I do not intend for this discussion to be how to troubleshoot a 176 but more for a general understanding to be applied to similar situations when building or repairing gear. However, if you do happen to have some insight regarding this circuit and the aforementioned issues I would gladly welcome that information.

Thanks!

Paul
 
I can think of two things:

- a leaky power transformer. Got another one on hand?

- AC injection via the mains ground connection. Especially if you're in an area with sandy soil and if it's very dry out there. The ground rod(s) sit in a near perfect isolator and some part of your mains has a slight leak, going everywhere because it can't drain into the earth. Break the mains ground connection, of course just for the test.

I've seen a studio go broke because their gear went wild. Usually on a Wednesday or Thursday.

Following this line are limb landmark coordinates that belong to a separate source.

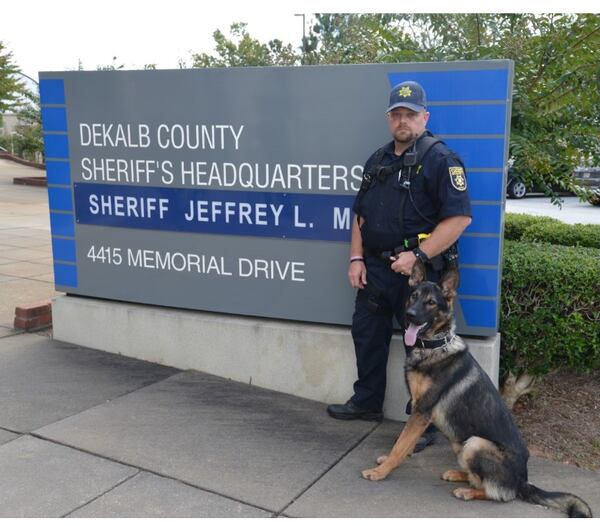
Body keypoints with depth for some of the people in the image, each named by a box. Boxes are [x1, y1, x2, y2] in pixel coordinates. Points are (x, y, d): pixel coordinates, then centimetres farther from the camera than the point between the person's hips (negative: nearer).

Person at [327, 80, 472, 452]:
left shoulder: (440, 158, -10)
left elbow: (460, 216, -18)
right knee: (367, 334, 17)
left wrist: (418, 256, -22)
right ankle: (367, 403, 36)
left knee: (421, 347, 1)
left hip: (418, 269, -8)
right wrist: (357, 258, 8)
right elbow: (361, 214, 18)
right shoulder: (378, 161, 13)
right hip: (376, 267, 8)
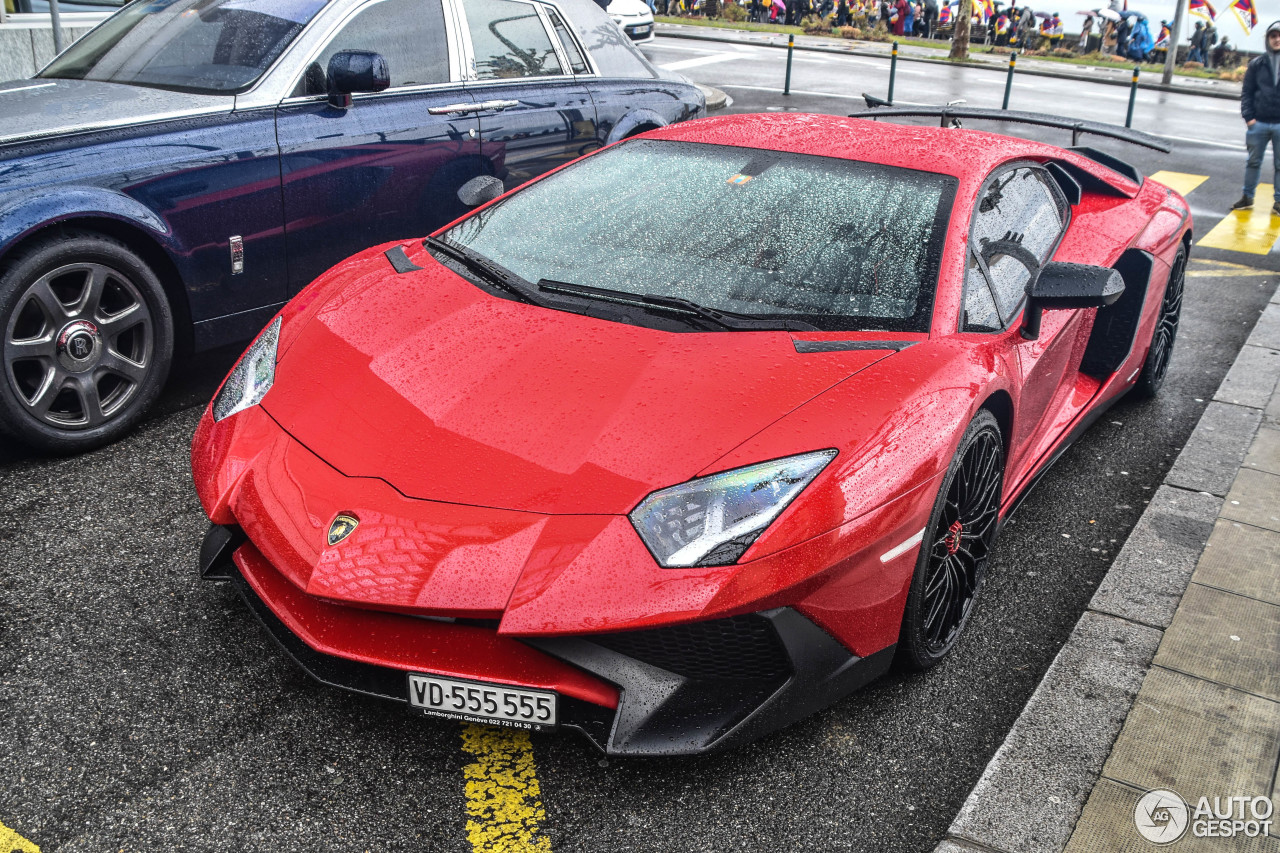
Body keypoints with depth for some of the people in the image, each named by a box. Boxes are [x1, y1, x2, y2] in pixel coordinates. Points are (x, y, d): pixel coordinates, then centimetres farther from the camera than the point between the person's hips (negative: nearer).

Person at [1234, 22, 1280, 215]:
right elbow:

It wasn't until I checked Google maps to see what was in the area that might explain this strange interference. Behind the building was a railroad shunting station. There was only one shunting loc left and that ran on 550 VDC. It only got used once in a while and when it passed, just a few meters from the building, the needles on the meters of most gear moved. The only thing they could do was keeping the ground rod wet. That only lasted till one of the other tenants complained about water in the basement. By then it was too late. The studio's clients had left...  ::)
 
scott2000 said:
Exactly the same set up? Same outlets,location, etc??

Yes. Outlet power is not the issue. I get the same results with regular wall power in my garage and with transformer balanced power in the studio.

Thanks!
 
Something must be different from your working unit obviously... Of course there are ghost voltages but, if your other unit behaves differently, then I'd guess it's something else??

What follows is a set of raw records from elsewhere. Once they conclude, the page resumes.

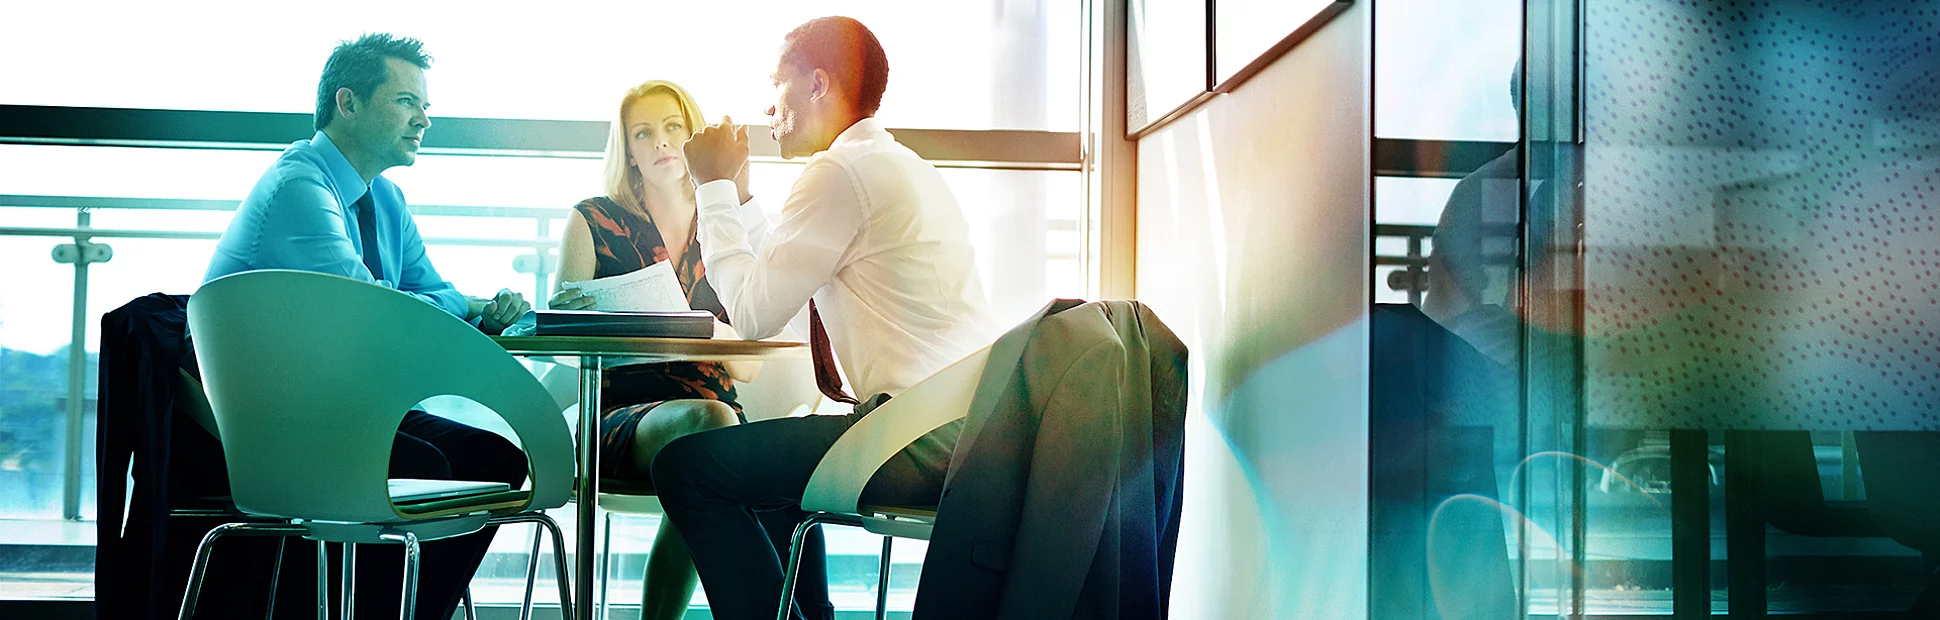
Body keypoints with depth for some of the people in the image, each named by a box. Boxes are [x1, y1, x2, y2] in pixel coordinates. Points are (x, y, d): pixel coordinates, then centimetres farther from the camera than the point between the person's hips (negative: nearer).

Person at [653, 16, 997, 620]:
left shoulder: (844, 170, -11)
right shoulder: (905, 168, 21)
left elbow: (753, 313, -9)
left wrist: (716, 186, 1)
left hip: (922, 444, -11)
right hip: (965, 429, 11)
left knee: (686, 465, -7)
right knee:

I suppose the voltage you seem to be reading is in the area of say half of  5 volt??? ... Just making silly observations to bump this...

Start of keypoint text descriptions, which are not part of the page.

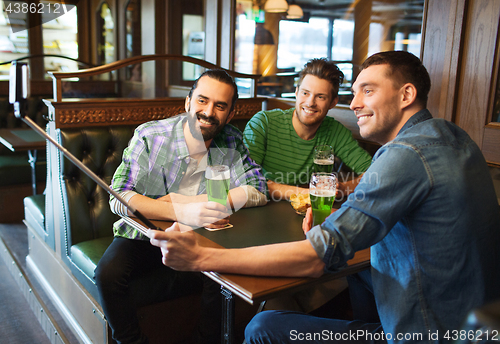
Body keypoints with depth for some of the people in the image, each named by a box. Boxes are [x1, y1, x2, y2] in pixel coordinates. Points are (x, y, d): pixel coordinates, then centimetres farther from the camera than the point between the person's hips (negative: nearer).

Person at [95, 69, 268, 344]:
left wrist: (189, 201, -21)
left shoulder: (231, 142, -4)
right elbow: (119, 197, -23)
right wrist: (181, 212, -40)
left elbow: (258, 192, -13)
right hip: (144, 236, -1)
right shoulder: (150, 136, -14)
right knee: (109, 273, -26)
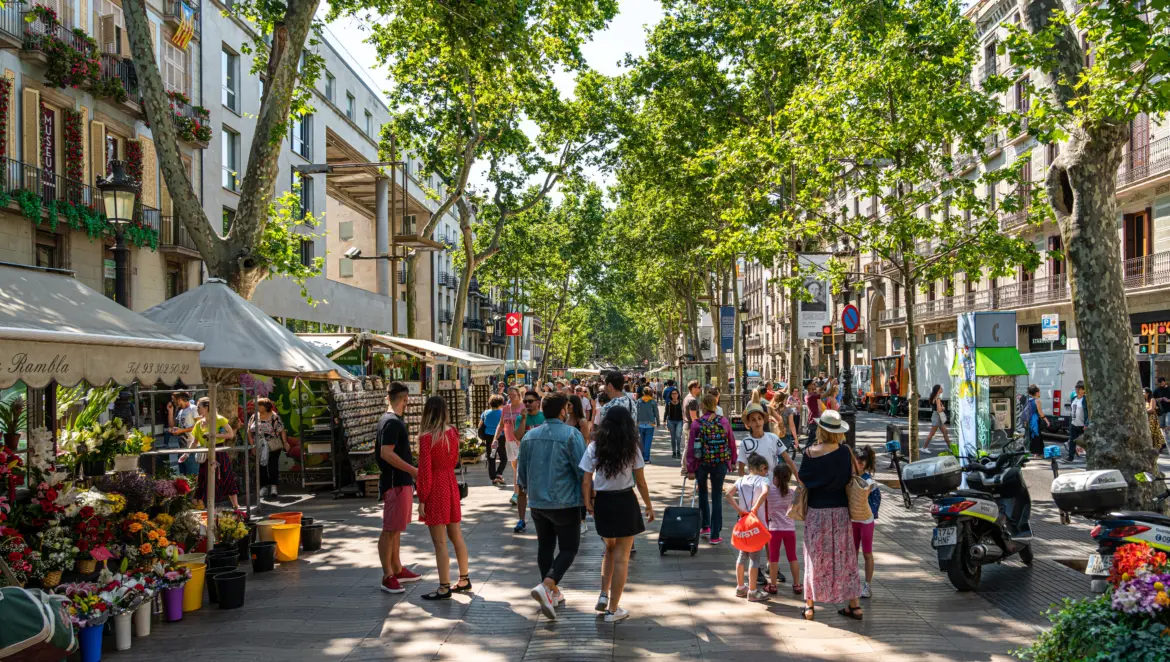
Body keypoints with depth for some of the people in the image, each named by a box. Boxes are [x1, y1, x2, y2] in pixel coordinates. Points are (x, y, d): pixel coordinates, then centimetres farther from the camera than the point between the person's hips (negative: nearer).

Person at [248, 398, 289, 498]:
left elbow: (282, 430, -6)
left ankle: (273, 486, 0)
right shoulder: (254, 417, 5)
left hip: (273, 447, -4)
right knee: (261, 467, 6)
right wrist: (252, 444, 1)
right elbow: (249, 431, 9)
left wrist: (285, 443, -8)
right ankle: (264, 487, 14)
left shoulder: (274, 417, -7)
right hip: (259, 448, 4)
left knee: (273, 466, -7)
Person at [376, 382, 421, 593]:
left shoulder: (394, 420, 14)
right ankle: (387, 577, 0)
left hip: (401, 481, 10)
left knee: (396, 529, 16)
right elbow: (386, 453, -24)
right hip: (395, 483, -10)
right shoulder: (392, 422, -17)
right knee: (390, 530, -4)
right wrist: (413, 470, -22)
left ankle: (397, 570, 25)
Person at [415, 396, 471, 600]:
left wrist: (421, 500, -11)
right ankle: (464, 580, 25)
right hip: (451, 484, 7)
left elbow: (425, 471, -16)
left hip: (435, 488, -7)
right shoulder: (453, 432, 3)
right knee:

Please let us know how it goes....
 
OK, so this has a transformer balanced output. This means both + and - on the output XLR are floating with respect to ground. So the voltage you measure between either of these and ground is undefined because they are isolated from each other.

Cheers

Ian
 
ruffrecords said:
OK, so this has a transformer balanced output. This means both + and - on the output XLR are floating with respect to ground. So the voltage you measure between either of these and ground is undefined because they are isolated from each other.

Cheers

Ian

I did think that was getting a false reading (or an irrelevant one), but the only reason I would bring this up was that the same measurement on an identical build (or at least as far as I can tell) that is working properly is yielding a far different result. This is what has led me to believe that the difference in said measurements was related to the fact that one is buzzing/humming and the other isn't. If one thing doesn't have any correlation with the other then I'll not reference it in my troubleshooting and look somewhere else. I do appreciate you shedding some light on this matter.

Thanks!

Paul
 
To put this inquiry to rest.

The buzz/hum and difference in behavior are separate issues. The characteristics was due the 6BC8 tubes on the input. Swapped those tubes between units and the compression behavior swapped.

I wound up installing a DC heater circuit in the unit and it is dead quiet. Scary quiet, especially for as many tubes are in this thing. I still don't know or won't ever know why two identically built units had such drastic levels in noise unless there was something going on in the power transformer that I don't have the tools to measure. So mystery not solved but the problem is, which I most always take the latter over the former.

Thanks!

Paul
 
Hi Paul
Most meters are high input Z today. The input is 10 Meg Ohms. I guess that you are measuring the leakage currents.

Put a 1k resistor across the input of your meter and if the voltage goes to zero you are indeed, measuring the leakage current.